Comprare un’auto usata può sembrare semplice, ma basta poco per trasformare un buon affare in un errore costoso. Il punto è che non esiste una risposta unica valida per tutti: ogni vettura ha una storia diversa, e spesso i dettagli fanno la differenza. Eppure, tra tutti gli aspetti da valutare, ce n’è uno che continua a pesare più degli altri: il chilometraggio.

Molti si fermano proprio lì, al numero segnato sul contachilometri, convinti che basti quello per capire se l’auto è “buona” oppure no. In realtà, le cose sono un po’ più complesse. Certo, i chilometri percorsi dicono tanto sull’usura del veicolo, ma non raccontano tutto. Lo stato generale dell’auto, la manutenzione e l’uso che ne è stato fatto contano almeno quanto il numero in sé.
Negli ultimi anni, complice anche la situazione economica, sempre più persone scelgono l’usato invece del nuovo. È una scelta sensata: si spende meno, si ha una vasta scelta e si evita quella forte svalutazione che colpisce le auto appena acquistate. Inoltre, non è raro trovare veicoli tenuti molto bene, con interventi di manutenzione documentati e pronti a durare ancora a lungo. Naturalmente, non mancano i rischi.
Qual è il chilometraggio ideale per un’auto usata
Un’auto usata può nascondere problemi non evidenti, avere una storia poco chiara o essere proposta a un prezzo non coerente con le sue condizioni reali. Ecco perché il chilometraggio diventa un primo filtro importante, utile per orientarsi e ridurre le probabilità di sbagliare.

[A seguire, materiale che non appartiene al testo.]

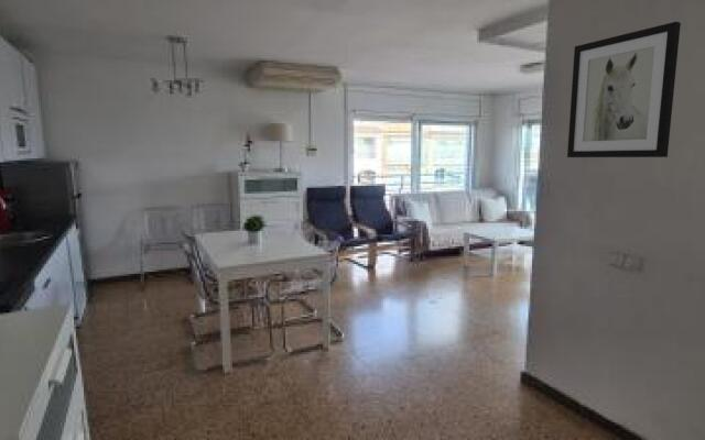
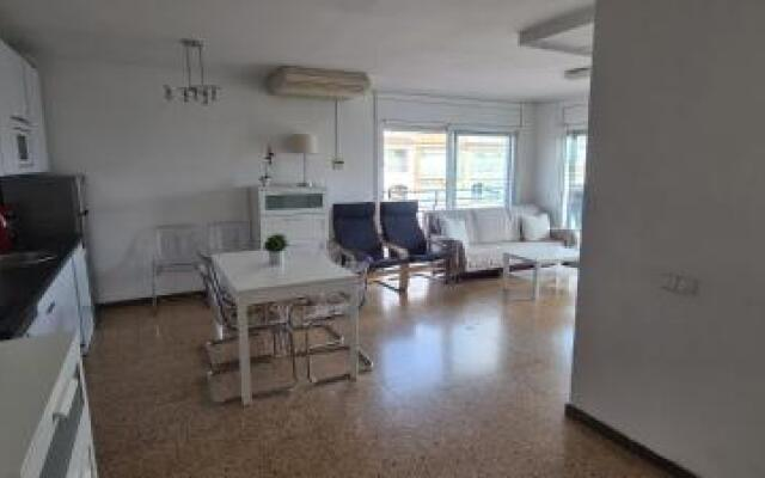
- wall art [566,21,682,158]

In generale, gli esperti concordano su un punto: le auto moderne sono progettate per durare parecchio, spesso tra i 12 e i 15 anni e anche fino a circa 250.000 chilometri. Questo significa che non bisogna spaventarsi a priori davanti a numeri “alti”, ma interpretarli nel modo giusto.

Un’auto con meno di 100.000 chilometri è spesso considerata la scelta più tranquilla. Ha già perso parte del suo valore iniziale, ma mantiene ancora una buona affidabilità. In questi casi, la manutenzione richiesta è di solito ordinaria: cambio olio, filtri, controlli di routine. È la fascia ideale per chi cerca sicurezza senza spendere troppo.

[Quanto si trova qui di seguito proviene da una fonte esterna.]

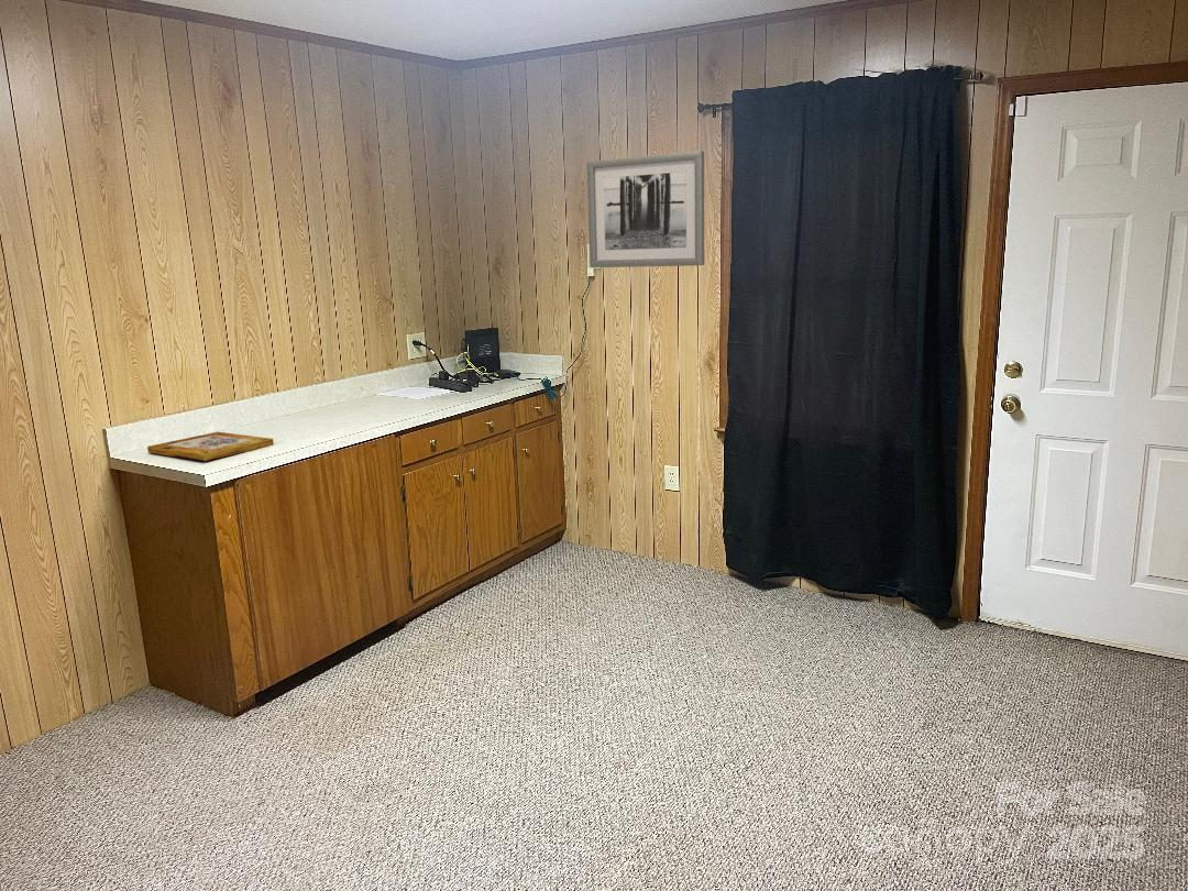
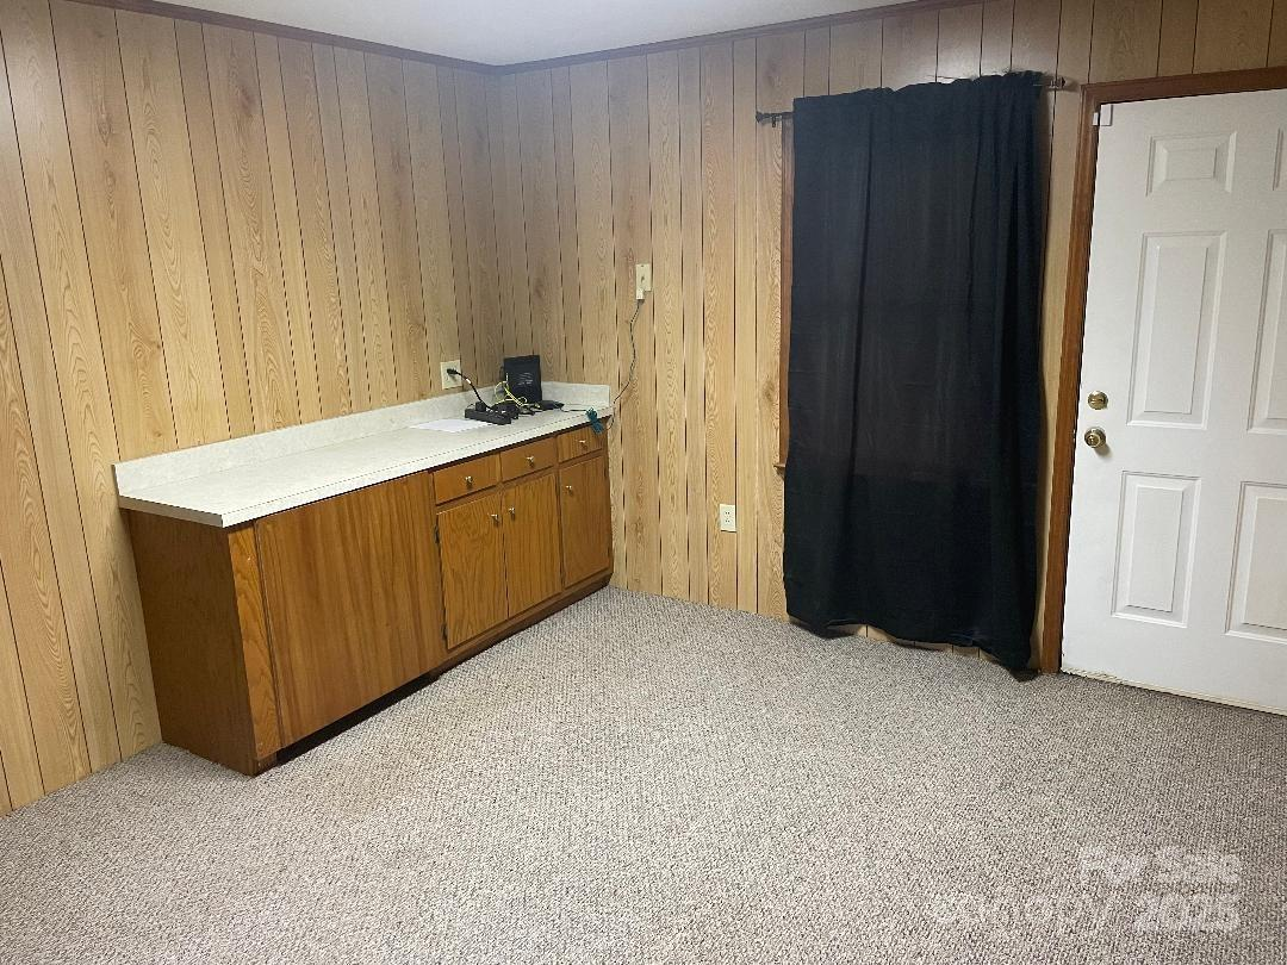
- picture frame [146,431,275,462]
- wall art [586,150,705,268]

Quando si sale tra i 100.000 e i 160.000 chilometri, si entra in una zona interessante. Qui si possono fare ottimi affari, a patto di verificare che siano stati eseguiti interventi fondamentali come la sostituzione della cinghia di distribuzione o il controllo delle sospensioni. La manutenzione diventa decisiva, perché è ciò che distingue un’auto ancora affidabile da una prossima a problemi.

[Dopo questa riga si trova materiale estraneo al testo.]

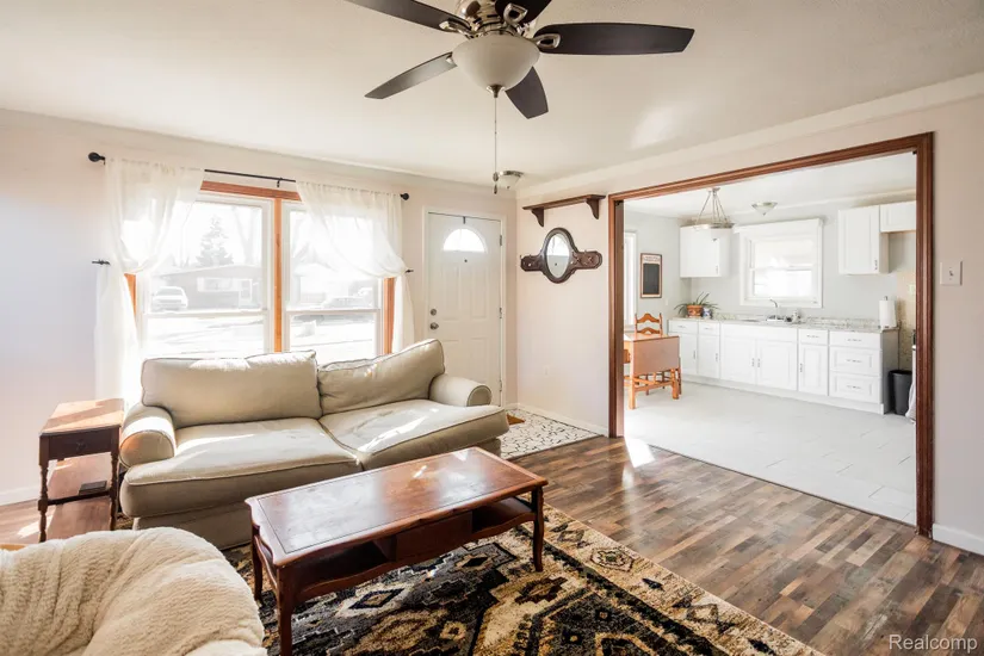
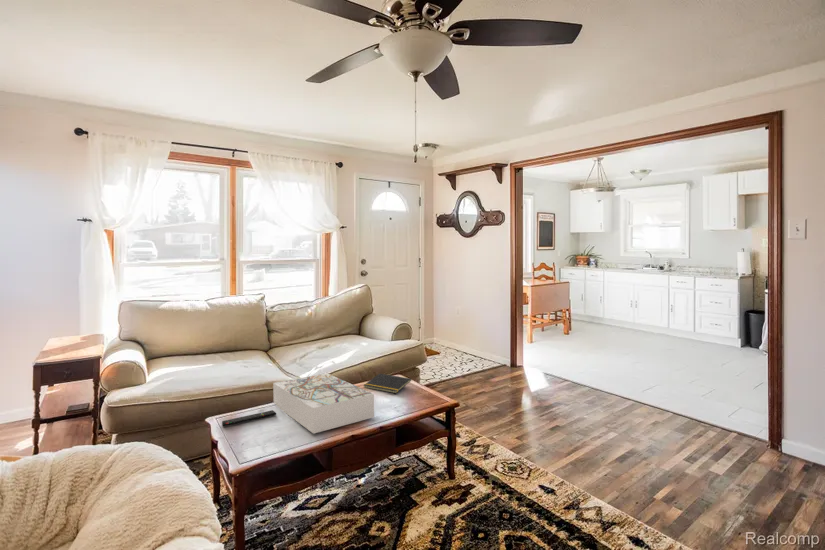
+ notepad [363,373,412,394]
+ remote control [221,409,277,428]
+ board game [272,372,375,435]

Oltre i 160.000 chilometri, il discorso cambia. Il rischio aumenta, così come la probabilità di dover affrontare spese più importanti nel breve periodo. Tuttavia, non è una soglia da escludere a priori: se il prezzo è adeguato e l’auto è stata curata bene, può comunque avere senso. Sopra i 240.000 chilometri, invece, si entra in un territorio più delicato, dove il risparmio iniziale potrebbe non compensare gli interventi futuri.
La regola più importante è una sola: non fermarsi mai al numero dei chilometri. Guardare l’insieme, controllare la manutenzione e, se possibile, affidarsi a un esperto può davvero fare la differenza tra un acquisto azzeccato e uno da rimpiangere.